## Begin EXERCISE INPUTS

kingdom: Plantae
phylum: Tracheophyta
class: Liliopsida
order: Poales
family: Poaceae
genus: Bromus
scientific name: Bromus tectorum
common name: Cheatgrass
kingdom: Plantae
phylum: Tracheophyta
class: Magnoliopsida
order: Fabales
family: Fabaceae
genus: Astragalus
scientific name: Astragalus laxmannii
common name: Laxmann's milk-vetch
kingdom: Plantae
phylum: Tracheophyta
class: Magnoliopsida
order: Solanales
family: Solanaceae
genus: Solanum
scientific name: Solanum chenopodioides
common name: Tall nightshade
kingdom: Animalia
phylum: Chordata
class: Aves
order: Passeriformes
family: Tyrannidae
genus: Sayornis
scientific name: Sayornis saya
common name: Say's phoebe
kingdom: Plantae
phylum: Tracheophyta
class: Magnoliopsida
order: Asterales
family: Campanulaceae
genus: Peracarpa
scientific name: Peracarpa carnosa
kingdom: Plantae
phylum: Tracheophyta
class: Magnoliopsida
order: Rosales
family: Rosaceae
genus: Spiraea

## End EXERCISE INPUTS

◆ WORK TO COMPLETE ◆
Reproduce every line of the entries above verbatim, from the first one through the last.

◆ CORRECT OUTPUT ◆
kingdom: Plantae
phylum: Tracheophyta
class: Liliopsida
order: Poales
family: Poaceae
genus: Bromus
scientific name: Bromus tectorum
common name: Cheatgrass
kingdom: Plantae
phylum: Tracheophyta
class: Magnoliopsida
order: Fabales
family: Fabaceae
genus: Astragalus
scientific name: Astragalus laxmannii
common name: Laxmann's milk-vetch
kingdom: Plantae
phylum: Tracheophyta
class: Magnoliopsida
order: Solanales
family: Solanaceae
genus: Solanum
scientific name: Solanum chenopodioides
common name: Tall nightshade
kingdom: Animalia
phylum: Chordata
class: Aves
order: Passeriformes
family: Tyrannidae
genus: Sayornis
scientific name: Sayornis saya
common name: Say's phoebe
kingdom: Plantae
phylum: Tracheophyta
class: Magnoliopsida
order: Asterales
family: Campanulaceae
genus: Peracarpa
scientific name: Peracarpa carnosa
kingdom: Plantae
phylum: Tracheophyta
class: Magnoliopsida
order: Rosales
family: Rosaceae
genus: Spiraea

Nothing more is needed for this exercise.